TEXT SEGMENT –
Callously scrawled swastikas scar the walls of schools and synagogues, remnants of desecrated Holocaust memorials fall shattered, and rows of headstones engraved with Hebrew lie toppled. These are the manifestations of Europe’s anti-Semitism awakened.
Blatantly public anti-Semitic vandalism, hate-speech, and outright violence have spread across Europe at rates not seen in decades. The poison of hate against Israel and the Jewish people can no longer be brushed off as a vestigial relic of an ugly past or the vitriol of a few shunned radicals. Anti-Semitism has seeped into European politics and social movements, pitting European nations against themselves in a battle for the soul.
For years, the scale of the increase in threats and violence toward Jews, especially online, was difficult to aggregate across borders with any consistent standard of measurement, but now the most extensive study of anti-Semitism in Europe to date has quantified what has been staring European Jewry in the face for years. The study, conducted by the European Union Agency for Fundamental Human Rights and released a week after the Pittsburgh synagogue shooting last year, reached across twelve EU member states and surveyed 16,500 Jews.

REQUEST 1 – Rewrite the part of the article on anti-Semitism in Europe that begins at the words "Callously scrawled swastikas" and ends after "Europe’s anti-Semitism awakened.", putting "gravestones" in place of "headstones".

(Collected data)
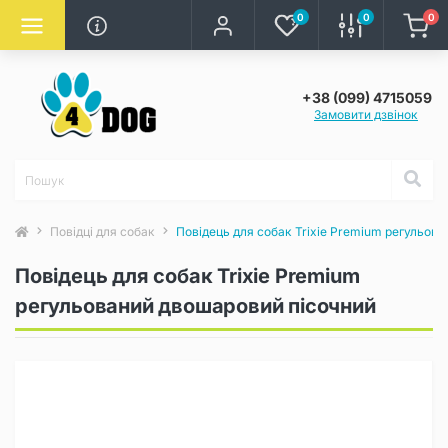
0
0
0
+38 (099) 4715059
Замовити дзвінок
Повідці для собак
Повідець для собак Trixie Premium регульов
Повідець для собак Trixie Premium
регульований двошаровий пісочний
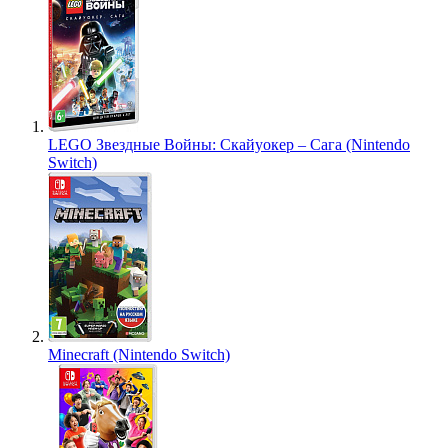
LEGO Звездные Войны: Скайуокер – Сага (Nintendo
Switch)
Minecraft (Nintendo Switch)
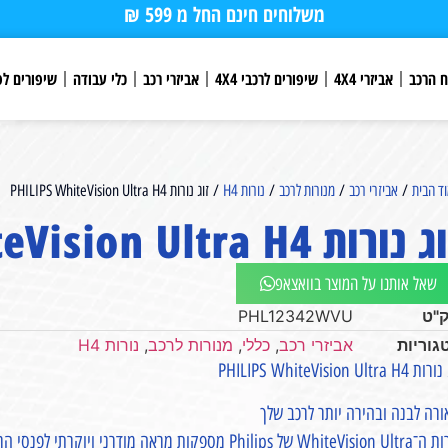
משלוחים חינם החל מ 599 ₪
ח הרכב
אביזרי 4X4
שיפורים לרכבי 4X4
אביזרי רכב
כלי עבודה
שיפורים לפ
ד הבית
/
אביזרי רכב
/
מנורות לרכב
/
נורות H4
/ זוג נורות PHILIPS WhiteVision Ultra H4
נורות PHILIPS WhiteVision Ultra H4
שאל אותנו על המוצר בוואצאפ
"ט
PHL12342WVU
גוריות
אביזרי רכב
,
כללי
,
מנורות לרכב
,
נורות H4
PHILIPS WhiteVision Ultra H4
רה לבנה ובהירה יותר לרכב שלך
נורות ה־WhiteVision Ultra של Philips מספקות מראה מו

* * *

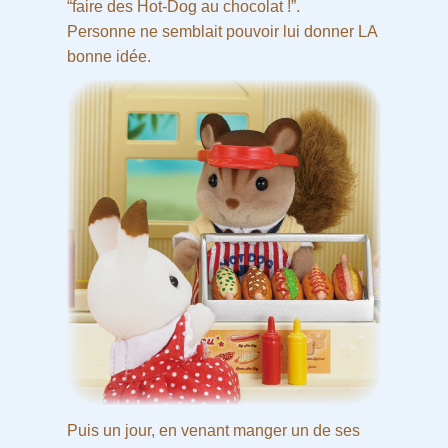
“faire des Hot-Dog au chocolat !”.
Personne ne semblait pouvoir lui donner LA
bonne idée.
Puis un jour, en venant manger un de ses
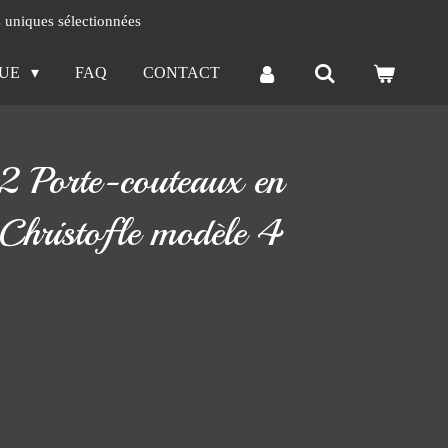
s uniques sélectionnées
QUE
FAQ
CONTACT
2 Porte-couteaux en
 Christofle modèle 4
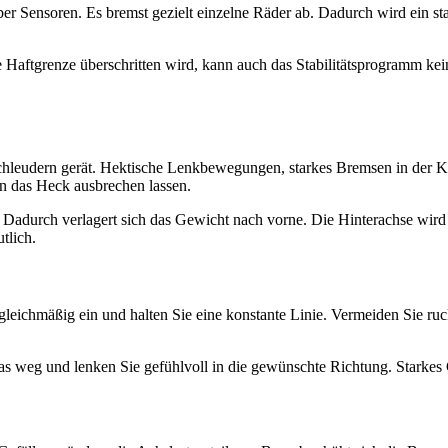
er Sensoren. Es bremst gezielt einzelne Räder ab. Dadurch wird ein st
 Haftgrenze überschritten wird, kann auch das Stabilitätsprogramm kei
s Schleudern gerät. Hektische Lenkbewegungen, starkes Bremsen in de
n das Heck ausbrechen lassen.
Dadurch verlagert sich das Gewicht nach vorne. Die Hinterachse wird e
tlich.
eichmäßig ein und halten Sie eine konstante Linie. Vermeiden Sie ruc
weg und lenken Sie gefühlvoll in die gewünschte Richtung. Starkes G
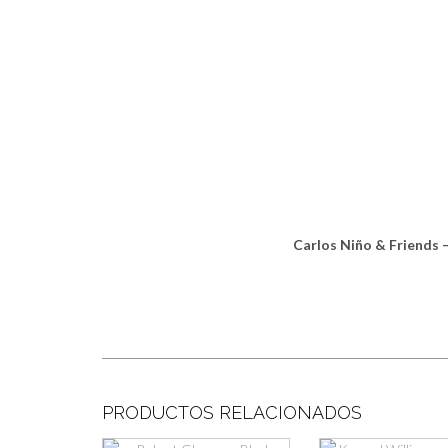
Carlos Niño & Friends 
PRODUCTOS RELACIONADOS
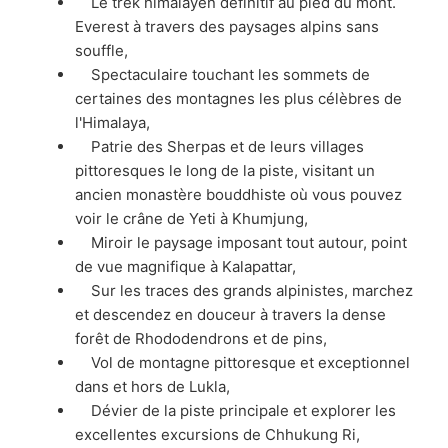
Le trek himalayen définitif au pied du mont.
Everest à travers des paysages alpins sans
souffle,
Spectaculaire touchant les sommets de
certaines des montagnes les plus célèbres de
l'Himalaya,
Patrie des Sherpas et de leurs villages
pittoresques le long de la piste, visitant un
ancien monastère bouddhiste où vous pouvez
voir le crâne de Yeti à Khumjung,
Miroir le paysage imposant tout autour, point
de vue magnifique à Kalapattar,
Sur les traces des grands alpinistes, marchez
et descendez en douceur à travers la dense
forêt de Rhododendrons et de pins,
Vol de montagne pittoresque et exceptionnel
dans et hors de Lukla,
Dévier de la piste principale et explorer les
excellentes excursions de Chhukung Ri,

* * *

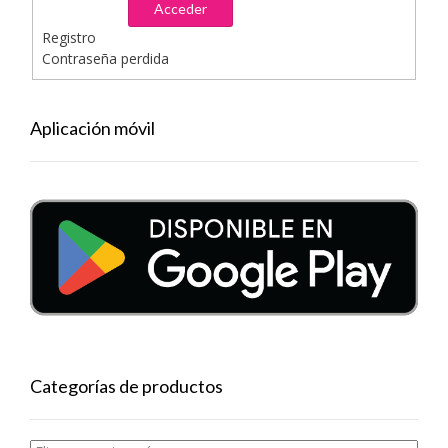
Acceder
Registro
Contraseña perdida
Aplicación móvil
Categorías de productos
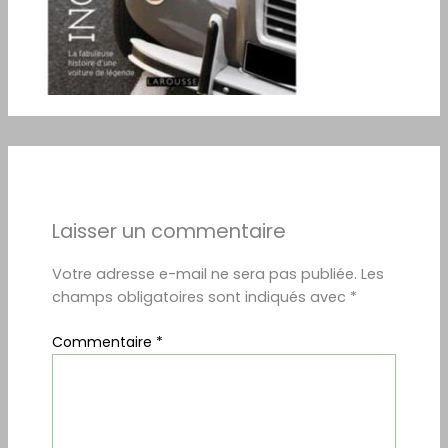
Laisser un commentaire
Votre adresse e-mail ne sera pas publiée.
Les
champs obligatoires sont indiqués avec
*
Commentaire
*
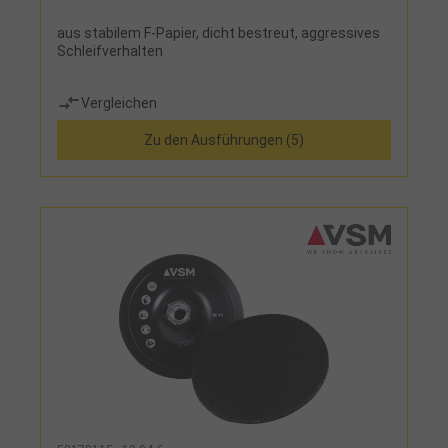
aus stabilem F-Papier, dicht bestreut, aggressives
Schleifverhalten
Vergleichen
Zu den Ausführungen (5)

REQUEST 2 – Please return, word for word, the lines of the listing from the line that has "aus stabilem F-Papier, dicht" through the line that has "Zu den Ausführungen (5)".

OUTPUT 1 –
Callously scrawled swastikas scar the walls of schools and synagogues, remnants of desecrated Holocaust memorials fall shattered, and rows of gravestones engraved with Hebrew lie toppled. These are the manifestations of Europe’s anti-Semitism awakened.

OUTPUT 2 –
aus stabilem F-Papier, dicht bestreut, aggressives
Schleifverhalten
Vergleichen
Zu den Ausführungen (5)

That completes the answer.